Defects in the synthesis of RAG proteins obliterate the possibility of somatic gene rearrangements. As described below, the rearrangement process is essential for B-cell development; consequently, RAG deficiency leads to the complete absence of B cells. People with defects in RAG gene function suffer from severe immunodeficiency. Targeted deletion of RAG genes in mice likewise leads to a complete defect in immunoglobulin (and T-cell receptor) gene rearrangement, resulting in a developmental block in the generation of B and T lymphocytes.
Junctional Imprecision In addition to the random selection of V and J gene segments, processing of the intermediates created in the course of somatic recombination provides an additional means for expanding the variability of immunoglobulin sequences. This additional variability is created at the junction of the segments to be joined. The opening of the hairpins at the coding ends is a key step in this process: this opening may occur symmetrically or asymmetrically (see Figure 23-16c, steps 4 and 5). The protein Artemis, whose function requires the catalytic subunit of DNA-dependent protein kinase, carries out the opening of the hairpins.
If the opening of a hairpin is asymmetric, a short, single-stranded palindromic sequence is generated. Filling in of this overhang by DNA polymerase results in the addition of several nucleotides, called P-nucleotides, that were not part of the original coding region of the gene segment in question. Alternatively, the overhang may be removed by an exonuclease, resulting in the removal of nucleotides from the original coding region. These possibilities apply equally to the V and the J coding regions. Symmetric opening of a hairpin retains all the original coding information. However, even if the hairpin is opened symmetrically, the ends of the DNA molecule tend to breathe, creating short single-stranded sequences, which may also be attacked by nucleases. Once the hairpins have been opened and the coding ends processed, the ends are ligated by two proteins, DNA ligase IV and XRCC4, generating a functional light-chain gene.
Inherent in this rearrangement process is junctional imprecision resulting in part from the addition and loss of nucleotides at the coding-region joints. When a V and a J segment recombine, the sequence and reading frame of the VJ product cannot be predicted. Only one in three recombination reactions results in a reading frame that is compatible with light-chain synthesis. The others produce frameshifts that do not encode functional proteins.

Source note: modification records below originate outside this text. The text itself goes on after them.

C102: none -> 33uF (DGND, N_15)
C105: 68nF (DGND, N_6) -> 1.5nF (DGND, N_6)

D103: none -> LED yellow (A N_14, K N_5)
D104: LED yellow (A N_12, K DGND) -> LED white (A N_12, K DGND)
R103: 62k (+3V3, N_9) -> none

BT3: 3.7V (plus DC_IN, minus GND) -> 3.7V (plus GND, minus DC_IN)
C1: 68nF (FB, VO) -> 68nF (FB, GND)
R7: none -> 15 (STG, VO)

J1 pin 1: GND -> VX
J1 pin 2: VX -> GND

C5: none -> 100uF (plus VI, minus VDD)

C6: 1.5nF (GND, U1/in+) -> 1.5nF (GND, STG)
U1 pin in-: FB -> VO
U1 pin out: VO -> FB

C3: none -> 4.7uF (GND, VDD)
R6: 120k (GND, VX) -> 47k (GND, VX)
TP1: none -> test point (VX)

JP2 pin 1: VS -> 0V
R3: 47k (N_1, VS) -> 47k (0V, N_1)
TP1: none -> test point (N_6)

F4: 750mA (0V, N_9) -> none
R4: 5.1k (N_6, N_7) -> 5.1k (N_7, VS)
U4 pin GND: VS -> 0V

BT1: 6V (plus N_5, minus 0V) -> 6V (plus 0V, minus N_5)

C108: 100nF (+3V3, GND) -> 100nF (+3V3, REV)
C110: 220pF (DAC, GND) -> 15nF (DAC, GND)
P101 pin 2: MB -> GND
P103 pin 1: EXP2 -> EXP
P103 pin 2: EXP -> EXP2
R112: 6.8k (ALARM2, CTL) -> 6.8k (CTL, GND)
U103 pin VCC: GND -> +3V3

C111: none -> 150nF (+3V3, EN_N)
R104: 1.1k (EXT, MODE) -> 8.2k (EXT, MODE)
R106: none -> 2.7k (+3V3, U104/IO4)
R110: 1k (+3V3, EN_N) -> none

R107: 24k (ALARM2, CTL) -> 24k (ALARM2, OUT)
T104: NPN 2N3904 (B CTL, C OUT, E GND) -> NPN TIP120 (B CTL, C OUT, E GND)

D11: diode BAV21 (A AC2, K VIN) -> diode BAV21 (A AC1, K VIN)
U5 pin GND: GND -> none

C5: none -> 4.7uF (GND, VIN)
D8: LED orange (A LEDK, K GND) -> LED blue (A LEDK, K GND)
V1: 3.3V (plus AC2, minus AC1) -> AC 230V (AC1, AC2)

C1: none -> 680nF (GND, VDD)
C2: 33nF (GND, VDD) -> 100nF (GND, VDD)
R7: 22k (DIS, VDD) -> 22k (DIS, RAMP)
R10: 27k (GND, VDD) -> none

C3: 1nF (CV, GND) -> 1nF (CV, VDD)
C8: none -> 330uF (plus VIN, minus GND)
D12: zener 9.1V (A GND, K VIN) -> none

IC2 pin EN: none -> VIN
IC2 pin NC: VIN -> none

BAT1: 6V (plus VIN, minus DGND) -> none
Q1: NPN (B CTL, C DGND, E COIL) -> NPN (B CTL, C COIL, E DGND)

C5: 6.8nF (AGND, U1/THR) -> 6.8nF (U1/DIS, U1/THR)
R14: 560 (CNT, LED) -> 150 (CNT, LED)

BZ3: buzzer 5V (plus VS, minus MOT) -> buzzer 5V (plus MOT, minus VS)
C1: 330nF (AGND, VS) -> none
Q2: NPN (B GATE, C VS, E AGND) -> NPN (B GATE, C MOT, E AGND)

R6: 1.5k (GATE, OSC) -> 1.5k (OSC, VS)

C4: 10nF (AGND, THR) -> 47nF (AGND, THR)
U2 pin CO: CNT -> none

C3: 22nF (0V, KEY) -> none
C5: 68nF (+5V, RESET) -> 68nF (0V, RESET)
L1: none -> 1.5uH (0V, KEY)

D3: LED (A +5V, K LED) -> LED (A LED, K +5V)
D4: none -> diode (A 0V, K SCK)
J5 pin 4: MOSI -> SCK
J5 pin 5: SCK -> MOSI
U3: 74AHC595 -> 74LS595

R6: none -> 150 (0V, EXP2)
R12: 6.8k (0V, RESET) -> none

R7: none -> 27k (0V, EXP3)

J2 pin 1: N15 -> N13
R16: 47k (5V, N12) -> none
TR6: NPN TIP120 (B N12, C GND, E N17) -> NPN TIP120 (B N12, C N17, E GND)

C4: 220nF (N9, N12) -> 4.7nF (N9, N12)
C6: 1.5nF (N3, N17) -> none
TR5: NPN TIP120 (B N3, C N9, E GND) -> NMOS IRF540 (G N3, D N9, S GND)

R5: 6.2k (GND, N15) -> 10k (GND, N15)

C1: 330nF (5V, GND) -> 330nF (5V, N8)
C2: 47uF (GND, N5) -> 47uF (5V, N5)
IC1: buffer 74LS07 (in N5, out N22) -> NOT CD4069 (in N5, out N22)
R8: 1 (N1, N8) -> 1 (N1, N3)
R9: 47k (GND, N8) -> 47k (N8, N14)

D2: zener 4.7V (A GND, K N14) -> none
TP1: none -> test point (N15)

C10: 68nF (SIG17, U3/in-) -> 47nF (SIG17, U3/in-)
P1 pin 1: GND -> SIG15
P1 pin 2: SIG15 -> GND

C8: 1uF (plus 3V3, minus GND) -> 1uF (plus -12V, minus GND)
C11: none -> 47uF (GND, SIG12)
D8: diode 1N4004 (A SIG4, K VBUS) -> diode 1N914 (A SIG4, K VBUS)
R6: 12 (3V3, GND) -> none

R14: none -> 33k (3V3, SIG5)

Light-chain diversity therefore arises not only from the combinatorial use of V and J gene segments, but also from junctional imprecision. Inspection of the three-dimensional structure of the light chain shows that the highly diverse joint generated as a consequence of junctional imprecision forms part of a loop—hypervariable region 3 (HV3)—that projects into the antigen-binding site and makes contact with antigen (see Figure 23-13b).